Ranking With ONNX Models

Vespa has support for advanced ranking models through it’s tensor API. If you have your model in the ONNX format, Vespa can import the models and use them in ranking functions directly.

Importing ONNX models

To import the ONNX model to Vespa, add the directory containing the model to your application package under a specific directory named models. For instance, if you would like to call the model above as my_model, you would add it to the application package resulting in a directory structure something like this:

├── models
│   └── my_model.onnx
├── searchdefinitions
│   └── main.sd
└── services.xml

An application package can have multiple models.

Ranking with ONNX models

Vespa has a special ranking feature called ONNX. This ranking feature specifies the model and optionally the output to use in a ranking expression. The input to the computation must be provided by a macro with the same name as the input variable. Consider the following example:

search onnx {
    document onnx {
        field document_tensor type tensor(d0[1],d1[784]) {
            indexing: attribute | summary
            attribute: tensor(d0[1],d1[784])
        }
    }
    rank-profile default inherits default {
        macro Placeholder() {
            expression: attribute(document_tensor)
        }
        first-phase {
            expression: sum(onnx("my_model.onnx", "add"))
        }
    }
}

Here, we specify that the model my_model.onnx should be run, using the add output. The output is optional if the model only contains a single output.

ONNX models contain a computational graph. In the following, assume that the computational graph of the model my_model.onnx is as follows, as visualized by Netron:

ONNX model

This is a very simple graph, illustrating a single layer (without the activation function) of a neural network. Here, we have a single input, Placeholder and a single output add. There are two constant tensors, the B inputs to the MatMul and Add nodes. For Vespa to calculate the value of the output, it requires the user to specify where to retrieve the input tensors.

Vespa expects a macro to be specified for each input tensor, and the name of the macro should be the same as as the input name. In this case, the name of the macro should be Placeholder, which is illustrated in the example search definition above. The input macro can retrieve the tensor value from any valid source: a document field as shown here, a value sent along with the query, a constant value or a parent value. However, the tensor type from the macro must match the tensor type expected in the model. The input tensors must have dimension names starting with "d0" for the first dimension, and increasing for each dimension (i.e. "d1", "d2", etc). The result of the evaluation will likewise be a tensor with names "d0", "d1", etc.

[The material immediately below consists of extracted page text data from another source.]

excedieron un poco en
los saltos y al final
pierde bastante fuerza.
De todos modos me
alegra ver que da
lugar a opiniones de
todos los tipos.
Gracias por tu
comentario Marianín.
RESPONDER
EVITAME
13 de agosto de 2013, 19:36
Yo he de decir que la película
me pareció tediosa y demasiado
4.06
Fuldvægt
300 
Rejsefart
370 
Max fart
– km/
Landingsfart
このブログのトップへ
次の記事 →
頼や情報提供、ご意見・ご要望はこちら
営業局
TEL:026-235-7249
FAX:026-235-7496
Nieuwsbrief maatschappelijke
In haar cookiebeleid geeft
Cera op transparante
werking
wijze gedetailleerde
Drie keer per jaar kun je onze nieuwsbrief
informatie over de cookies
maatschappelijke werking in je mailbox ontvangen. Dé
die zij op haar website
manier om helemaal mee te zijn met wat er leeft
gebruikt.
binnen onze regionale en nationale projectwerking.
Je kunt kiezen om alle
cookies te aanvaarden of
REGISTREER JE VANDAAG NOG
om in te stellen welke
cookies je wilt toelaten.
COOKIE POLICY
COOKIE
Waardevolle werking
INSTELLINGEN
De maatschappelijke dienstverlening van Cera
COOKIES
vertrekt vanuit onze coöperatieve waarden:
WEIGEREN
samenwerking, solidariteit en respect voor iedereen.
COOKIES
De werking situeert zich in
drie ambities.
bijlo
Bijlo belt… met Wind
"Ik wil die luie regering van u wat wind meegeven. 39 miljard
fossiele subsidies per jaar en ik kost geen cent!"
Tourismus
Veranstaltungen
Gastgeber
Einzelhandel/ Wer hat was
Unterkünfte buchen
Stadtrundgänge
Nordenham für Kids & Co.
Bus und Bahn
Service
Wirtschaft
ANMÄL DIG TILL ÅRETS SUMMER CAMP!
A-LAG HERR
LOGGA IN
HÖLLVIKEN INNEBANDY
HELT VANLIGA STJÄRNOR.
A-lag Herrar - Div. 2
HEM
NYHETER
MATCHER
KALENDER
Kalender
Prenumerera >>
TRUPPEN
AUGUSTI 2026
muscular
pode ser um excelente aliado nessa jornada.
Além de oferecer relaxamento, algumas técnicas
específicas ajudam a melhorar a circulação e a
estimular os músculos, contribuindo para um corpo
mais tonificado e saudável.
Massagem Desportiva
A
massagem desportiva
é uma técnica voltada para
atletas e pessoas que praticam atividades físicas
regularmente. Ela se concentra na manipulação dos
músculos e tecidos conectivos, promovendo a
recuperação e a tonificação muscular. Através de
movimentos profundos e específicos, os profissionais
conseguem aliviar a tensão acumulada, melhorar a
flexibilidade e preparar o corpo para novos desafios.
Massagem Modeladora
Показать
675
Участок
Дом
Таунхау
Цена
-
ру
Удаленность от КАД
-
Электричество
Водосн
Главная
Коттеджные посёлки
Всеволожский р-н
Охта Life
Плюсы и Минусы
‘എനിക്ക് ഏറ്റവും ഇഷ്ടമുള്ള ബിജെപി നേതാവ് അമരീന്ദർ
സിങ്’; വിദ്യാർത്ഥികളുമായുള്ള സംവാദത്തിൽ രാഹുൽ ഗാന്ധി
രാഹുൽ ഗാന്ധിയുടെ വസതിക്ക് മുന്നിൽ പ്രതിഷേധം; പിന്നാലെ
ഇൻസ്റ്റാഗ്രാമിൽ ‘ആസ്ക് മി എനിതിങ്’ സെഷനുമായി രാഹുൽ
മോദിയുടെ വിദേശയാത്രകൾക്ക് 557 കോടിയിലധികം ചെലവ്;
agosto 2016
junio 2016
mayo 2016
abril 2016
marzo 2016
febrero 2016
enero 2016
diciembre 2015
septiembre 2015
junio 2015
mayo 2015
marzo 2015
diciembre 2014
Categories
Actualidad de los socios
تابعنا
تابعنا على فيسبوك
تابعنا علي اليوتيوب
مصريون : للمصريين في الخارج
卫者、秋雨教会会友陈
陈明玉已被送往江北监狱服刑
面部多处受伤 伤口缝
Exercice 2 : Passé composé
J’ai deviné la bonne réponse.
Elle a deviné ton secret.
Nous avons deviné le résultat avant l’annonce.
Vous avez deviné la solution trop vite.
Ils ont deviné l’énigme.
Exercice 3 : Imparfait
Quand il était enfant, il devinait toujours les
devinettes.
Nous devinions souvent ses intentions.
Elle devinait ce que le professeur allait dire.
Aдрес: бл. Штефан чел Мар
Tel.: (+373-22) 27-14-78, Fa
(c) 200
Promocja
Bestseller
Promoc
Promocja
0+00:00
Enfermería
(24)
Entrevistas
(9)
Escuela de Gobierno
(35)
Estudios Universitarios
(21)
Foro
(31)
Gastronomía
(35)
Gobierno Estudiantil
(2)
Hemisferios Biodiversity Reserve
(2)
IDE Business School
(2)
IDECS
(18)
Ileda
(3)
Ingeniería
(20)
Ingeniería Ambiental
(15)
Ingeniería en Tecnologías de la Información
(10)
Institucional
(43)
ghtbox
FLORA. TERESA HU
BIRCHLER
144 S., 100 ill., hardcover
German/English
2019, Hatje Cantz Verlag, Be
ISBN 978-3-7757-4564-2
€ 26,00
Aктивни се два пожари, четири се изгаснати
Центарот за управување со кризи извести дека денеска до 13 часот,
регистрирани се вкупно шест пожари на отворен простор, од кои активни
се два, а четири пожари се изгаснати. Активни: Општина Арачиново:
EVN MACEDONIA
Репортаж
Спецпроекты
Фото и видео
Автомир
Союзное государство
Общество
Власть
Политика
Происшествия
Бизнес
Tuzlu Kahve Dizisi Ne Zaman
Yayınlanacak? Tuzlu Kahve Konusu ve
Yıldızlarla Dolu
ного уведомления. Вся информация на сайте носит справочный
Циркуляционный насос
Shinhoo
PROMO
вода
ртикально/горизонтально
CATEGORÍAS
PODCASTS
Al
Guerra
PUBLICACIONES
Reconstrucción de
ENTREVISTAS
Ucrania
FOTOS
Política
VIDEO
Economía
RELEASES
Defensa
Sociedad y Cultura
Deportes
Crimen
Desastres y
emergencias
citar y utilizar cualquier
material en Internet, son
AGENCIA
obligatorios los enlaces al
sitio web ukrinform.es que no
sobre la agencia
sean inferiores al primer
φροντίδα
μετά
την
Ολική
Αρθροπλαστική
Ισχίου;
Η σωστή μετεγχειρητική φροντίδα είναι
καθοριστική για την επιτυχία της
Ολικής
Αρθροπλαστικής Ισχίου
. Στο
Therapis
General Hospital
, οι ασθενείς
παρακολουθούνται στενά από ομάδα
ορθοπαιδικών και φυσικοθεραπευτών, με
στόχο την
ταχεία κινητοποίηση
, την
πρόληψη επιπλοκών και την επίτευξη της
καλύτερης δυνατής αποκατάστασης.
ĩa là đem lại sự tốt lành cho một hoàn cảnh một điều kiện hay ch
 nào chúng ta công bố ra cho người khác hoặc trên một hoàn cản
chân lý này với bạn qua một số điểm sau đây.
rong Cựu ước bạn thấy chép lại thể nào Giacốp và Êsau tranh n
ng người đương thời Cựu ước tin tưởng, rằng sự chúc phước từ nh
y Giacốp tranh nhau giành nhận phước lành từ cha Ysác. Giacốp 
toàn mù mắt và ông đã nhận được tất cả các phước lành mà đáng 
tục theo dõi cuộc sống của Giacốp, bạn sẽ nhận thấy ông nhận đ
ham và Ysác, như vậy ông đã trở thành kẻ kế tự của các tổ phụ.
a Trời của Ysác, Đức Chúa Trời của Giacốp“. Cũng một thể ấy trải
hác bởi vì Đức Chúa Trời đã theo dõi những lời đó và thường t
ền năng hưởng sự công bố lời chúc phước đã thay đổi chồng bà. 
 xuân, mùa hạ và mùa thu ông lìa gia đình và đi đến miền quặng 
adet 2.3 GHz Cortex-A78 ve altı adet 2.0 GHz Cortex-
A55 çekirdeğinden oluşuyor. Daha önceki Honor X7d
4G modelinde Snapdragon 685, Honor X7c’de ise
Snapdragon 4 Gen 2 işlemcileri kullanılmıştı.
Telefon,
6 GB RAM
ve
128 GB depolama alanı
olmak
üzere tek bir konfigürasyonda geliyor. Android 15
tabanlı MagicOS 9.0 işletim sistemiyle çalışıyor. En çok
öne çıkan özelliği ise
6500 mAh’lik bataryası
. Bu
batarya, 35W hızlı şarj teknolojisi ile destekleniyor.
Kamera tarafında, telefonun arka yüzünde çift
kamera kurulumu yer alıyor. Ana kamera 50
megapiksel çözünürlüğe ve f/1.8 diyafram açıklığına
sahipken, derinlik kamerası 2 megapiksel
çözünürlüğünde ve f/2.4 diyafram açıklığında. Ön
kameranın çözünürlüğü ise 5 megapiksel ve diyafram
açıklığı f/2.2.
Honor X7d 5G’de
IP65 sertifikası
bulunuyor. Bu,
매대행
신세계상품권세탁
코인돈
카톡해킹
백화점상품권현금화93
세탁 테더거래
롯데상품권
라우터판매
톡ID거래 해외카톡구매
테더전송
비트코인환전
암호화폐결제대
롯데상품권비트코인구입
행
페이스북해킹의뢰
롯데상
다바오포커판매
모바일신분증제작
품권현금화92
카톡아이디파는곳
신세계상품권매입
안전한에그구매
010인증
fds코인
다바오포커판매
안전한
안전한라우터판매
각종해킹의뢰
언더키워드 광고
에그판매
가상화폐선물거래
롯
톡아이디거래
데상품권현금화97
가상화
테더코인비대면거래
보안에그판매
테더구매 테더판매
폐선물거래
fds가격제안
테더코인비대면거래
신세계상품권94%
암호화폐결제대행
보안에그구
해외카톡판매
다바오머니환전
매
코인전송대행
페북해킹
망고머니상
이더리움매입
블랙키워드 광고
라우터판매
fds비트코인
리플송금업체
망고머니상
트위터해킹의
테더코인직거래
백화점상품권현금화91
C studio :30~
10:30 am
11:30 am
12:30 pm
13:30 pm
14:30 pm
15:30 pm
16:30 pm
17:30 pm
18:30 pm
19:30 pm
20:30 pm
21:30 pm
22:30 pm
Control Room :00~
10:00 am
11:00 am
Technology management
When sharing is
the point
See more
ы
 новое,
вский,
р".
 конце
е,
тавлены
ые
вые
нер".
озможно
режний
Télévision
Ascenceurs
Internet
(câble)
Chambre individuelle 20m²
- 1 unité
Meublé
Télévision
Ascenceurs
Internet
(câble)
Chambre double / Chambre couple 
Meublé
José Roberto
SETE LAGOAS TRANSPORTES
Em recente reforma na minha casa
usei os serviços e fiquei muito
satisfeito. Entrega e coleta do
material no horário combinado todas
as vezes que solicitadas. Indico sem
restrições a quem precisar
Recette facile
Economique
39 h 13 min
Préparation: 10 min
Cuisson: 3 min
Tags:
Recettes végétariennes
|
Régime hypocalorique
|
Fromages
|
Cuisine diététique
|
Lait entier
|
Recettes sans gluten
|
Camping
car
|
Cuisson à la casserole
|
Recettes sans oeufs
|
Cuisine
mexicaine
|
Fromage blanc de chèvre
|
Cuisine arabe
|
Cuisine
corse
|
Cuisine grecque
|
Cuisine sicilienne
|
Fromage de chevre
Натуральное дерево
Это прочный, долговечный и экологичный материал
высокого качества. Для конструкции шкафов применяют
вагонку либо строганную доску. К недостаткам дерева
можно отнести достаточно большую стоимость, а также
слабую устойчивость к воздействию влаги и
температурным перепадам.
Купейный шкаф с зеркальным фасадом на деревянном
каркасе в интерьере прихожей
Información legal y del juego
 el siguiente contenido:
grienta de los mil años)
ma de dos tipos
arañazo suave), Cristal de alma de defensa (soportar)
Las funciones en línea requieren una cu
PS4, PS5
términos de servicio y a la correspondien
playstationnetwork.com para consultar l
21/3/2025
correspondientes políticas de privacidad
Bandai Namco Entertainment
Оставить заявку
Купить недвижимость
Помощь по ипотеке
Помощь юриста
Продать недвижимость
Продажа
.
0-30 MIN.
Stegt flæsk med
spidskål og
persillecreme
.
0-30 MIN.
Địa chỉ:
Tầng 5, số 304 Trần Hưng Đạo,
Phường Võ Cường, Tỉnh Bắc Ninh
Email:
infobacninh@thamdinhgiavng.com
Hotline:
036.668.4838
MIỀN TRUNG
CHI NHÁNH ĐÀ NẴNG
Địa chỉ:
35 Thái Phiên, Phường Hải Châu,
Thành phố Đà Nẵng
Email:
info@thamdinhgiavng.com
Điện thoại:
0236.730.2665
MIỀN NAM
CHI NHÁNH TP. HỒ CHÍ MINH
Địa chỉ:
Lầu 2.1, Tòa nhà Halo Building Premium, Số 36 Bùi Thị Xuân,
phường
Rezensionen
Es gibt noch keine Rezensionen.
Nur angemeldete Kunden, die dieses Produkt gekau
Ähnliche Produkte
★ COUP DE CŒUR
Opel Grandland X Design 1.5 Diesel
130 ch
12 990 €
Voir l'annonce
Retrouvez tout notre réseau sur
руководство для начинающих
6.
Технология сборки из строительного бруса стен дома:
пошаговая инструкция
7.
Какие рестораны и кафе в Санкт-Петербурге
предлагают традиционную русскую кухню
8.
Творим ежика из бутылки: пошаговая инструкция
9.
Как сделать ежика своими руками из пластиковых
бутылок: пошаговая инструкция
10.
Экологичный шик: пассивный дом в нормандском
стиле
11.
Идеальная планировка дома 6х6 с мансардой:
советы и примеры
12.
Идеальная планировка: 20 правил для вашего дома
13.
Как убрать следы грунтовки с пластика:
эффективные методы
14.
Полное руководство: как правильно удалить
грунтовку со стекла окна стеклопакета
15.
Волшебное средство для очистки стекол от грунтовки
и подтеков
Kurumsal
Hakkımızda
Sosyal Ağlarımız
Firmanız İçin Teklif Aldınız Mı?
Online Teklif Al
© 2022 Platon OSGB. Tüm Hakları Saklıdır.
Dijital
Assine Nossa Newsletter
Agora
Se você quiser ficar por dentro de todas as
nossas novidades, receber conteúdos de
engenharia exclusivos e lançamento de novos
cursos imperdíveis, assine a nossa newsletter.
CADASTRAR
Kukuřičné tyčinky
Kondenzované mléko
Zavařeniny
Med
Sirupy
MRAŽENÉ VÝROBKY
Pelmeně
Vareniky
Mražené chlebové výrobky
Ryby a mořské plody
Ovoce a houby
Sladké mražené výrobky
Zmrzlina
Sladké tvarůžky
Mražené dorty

Note that if names have “/” in them, which is the case when for instance using name scopes in TensorFlow, these will be replaced with “_” during import as slashes are illegal in Vespa ranking expression names.

The types of document tensors are specified in the search definition as shown above. If you specify the types of query tensors in the query profile types, you can pass tensors in HTTP requests by using the HTTP parameter “ranking.features.query(myTensor)” (assuming the ranking expression contains “query(myTensor)”. To do this specify a query profile of a type containing

<field name="ranking.features.query(myTensor)" type="tensor(d0[1],d1[784])" />

An example can be found in the tensor sample application.

Batch dimensions

When training your model you will typically have an input placeholder which contains a dimension for batches. In the example above, the Placeholder has size [-1, 784], which signifies that the first dimension (of unknown size) is the batch dimension. This allows control over the batch size during training, and it is common to use a batch size much smaller than the entire training set (i.e. mini-batches) during training.

During run-time evaluation, Vespa typically does inference over a single exemplar. If this is the case in your network, take care to specifically set the batch dimension to size 1, as certain optimizations are done in Vespa to improve evaluation time. This is shown in the example above.

Limitations on model size and complexity

Note that in the above rank profile example, the onnx model evaluation was put in the first phase ranking. In general, evaluating these models are expensive and more suitable in the second phase ranking.

The assumption when evaluating ONNX models in Vespa is that the models will be used in ranking, meaning that the model will be evaluated once for each document. Please be aware that this imposes some natural restrictions on the size and complexity of the models, particularly if the application has a large number of documents. However, effective use of the first and second phase can make running deep models feasible.

ONNX operation support

Currently, not all operations in ONNX are supported. Typical neural networks are supported, but convolutional and recurrent neural networks are not yet supported. Also, the ML extensions for ONNX are currently not yet supported.